> _Texto fornecido_
* * *
Seguem 2 textos cristãos: O 1º é aceito nas religiões católicas e protestantes/ evangélicas, tendo autoria atribuída a Mateus, Marcos e Lucas. Posteriormente constatou-se que o mesmo texto com algumas diferenças também aparecem no evangelho atribuído a Tomé.
O 2º corpo de textos faz parte das descobertas feitas no ano de 1945, em Nag Hammadi, e são atribuídos aos apóstolos Tomé e Filipe com ressalvas: Não há consenso sobre a autoria ou a data em que foram escritos. O que se sabe é que fazem parte do cristianismo primitivo. Os textos de Tomé podem ter sido escritos entre os anos de 40 e 140, enquanto os de Filipe, entre os anos de 180 e 350; Geralmente os estudiosos consideram este último como feito durante o século 3.
As legendas são baseadas nas cores: Textos exclusivamente atribuídos a 1 único autor estão em colorido (Lucas em vermelho, Tomé em ciano e Filipe em magenta); o restante em preto refere-se às partes do escritas por vários autores (iguais entre Mateus, Marcos, Lucas, Tomé ou qualquer combinação destes).
Confissão de Pedro/ Primeiro Anúncio da Paixão (Tomé, Mateus, Marcos, Lucas)
* * *
> _Linhas de dados_
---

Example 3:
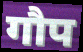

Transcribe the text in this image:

गौप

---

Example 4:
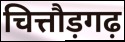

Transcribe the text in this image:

चित्तौड़गढ़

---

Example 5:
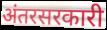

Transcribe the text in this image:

अंतरसरकारी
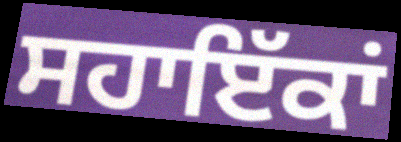
ਸਹਾਇੱਕਾਂ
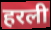
हरली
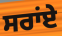
ਸਰਾਂਏ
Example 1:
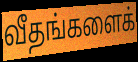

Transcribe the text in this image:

வீதங்களைக்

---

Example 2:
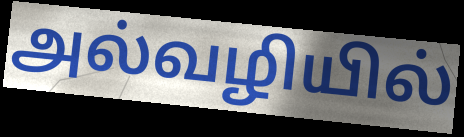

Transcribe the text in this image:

அல்வழியில்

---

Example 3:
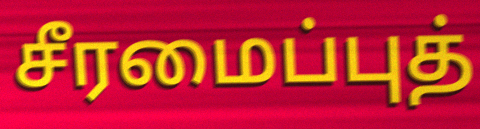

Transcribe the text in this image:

சீரமைப்புத்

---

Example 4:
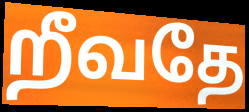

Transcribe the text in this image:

றீவதே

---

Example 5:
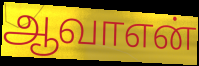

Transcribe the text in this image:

ஆவாஎன்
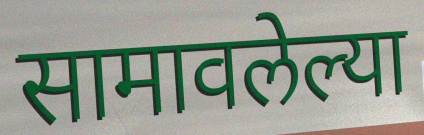
सामावलेल्या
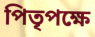
পিতৃপক্ষে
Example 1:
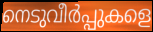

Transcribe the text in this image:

നെടുവീർപ്പുകളെ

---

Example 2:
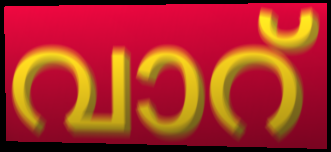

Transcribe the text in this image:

വാറ്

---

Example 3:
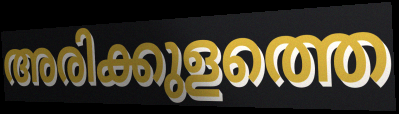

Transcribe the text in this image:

അരിക്കുളത്തെ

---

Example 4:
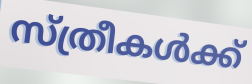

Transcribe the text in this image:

സ്ത്രീകൾക്ക്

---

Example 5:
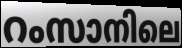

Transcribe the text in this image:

റംസാനിലെ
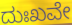
ದುಃಖವೇ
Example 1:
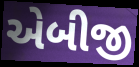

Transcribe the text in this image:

એબીજી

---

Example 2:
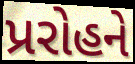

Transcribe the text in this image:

પ્રરોહને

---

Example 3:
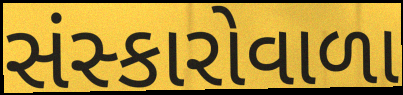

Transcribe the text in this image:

સંસ્કારોવાળા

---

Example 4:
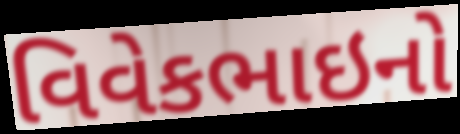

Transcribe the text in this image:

વિવેકભાઇનો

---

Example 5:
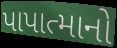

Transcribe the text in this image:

પાપાત્માનો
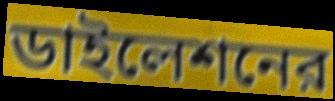
ডাইলেশনের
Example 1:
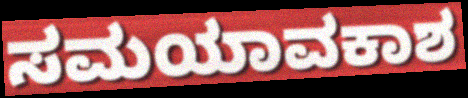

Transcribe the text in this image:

ಸಮಯಾವಕಾಶ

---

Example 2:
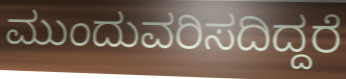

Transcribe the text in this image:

ಮುಂದುವರಿಸದಿದ್ದರೆ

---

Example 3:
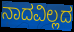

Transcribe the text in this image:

ನಾದವಿಲ್ಲದ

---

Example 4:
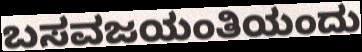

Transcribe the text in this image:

ಬಸವಜಯಂತಿಯಂದು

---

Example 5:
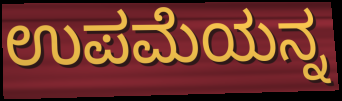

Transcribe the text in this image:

ಉಪಮೆಯನ್ನ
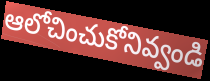
ఆలోచించుకోనివ్వండి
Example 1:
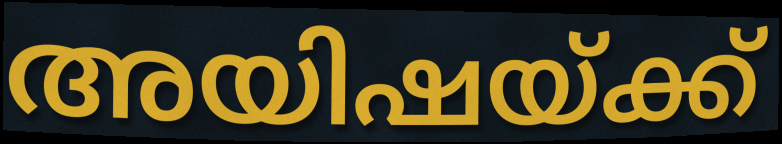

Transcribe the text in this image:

അയിഷയ്ക്ക്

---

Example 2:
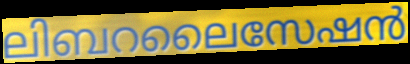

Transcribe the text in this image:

ലിബറലൈസേഷൻ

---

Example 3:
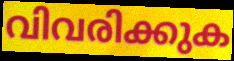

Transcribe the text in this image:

വിവരിക്കുക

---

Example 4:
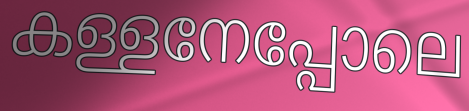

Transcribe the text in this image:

കള്ളനേപ്പോലെ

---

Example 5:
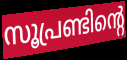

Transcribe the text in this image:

സൂപ്രണ്ടിന്റെ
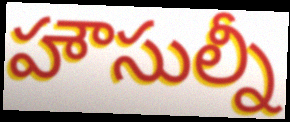
హౌసుల్నీ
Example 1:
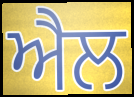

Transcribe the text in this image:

ਐਲ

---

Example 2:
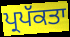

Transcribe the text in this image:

ਪ੍ਰਪੱਕਤਾ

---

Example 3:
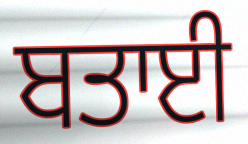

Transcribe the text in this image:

ਬਤਾਈ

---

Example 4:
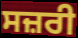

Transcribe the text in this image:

ਸਜ਼ਰੀ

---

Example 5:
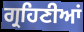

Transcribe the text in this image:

ਗ੍ਰਹਿਣੀਆਂ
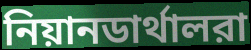
নিয়ানডার্থালরা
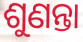
ଶୁଣନ୍ତା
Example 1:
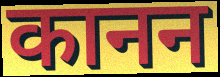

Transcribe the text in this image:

कानन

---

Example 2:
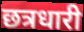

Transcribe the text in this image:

छत्रधारी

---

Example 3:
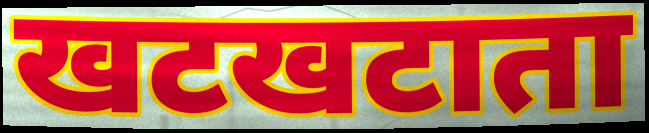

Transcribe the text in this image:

खटखटाता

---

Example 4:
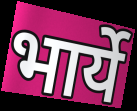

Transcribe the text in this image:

भार्ये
* * *
> _Exercício_
Devolva, sem nenhuma alteração, o trecho do texto sobre os evangelhos que se abre com as palavras que contêm "O 2º corpo de" e se fecha com "o século 3.". Os dados constituem um material à parte.

> _Resposta ao exercício_
O 2º corpo de textos faz parte das descobertas feitas no ano de 1945, em Nag Hammadi, e são atribuídos aos apóstolos Tomé e Filipe com ressalvas: Não há consenso sobre a autoria ou a data em que foram escritos. O que se sabe é que fazem parte do cristianismo primitivo. Os textos de Tomé podem ter sido escritos entre os anos de 40 e 140, enquanto os de Filipe, entre os anos de 180 e 350; Geralmente os estudiosos consideram este último como feito durante o século 3.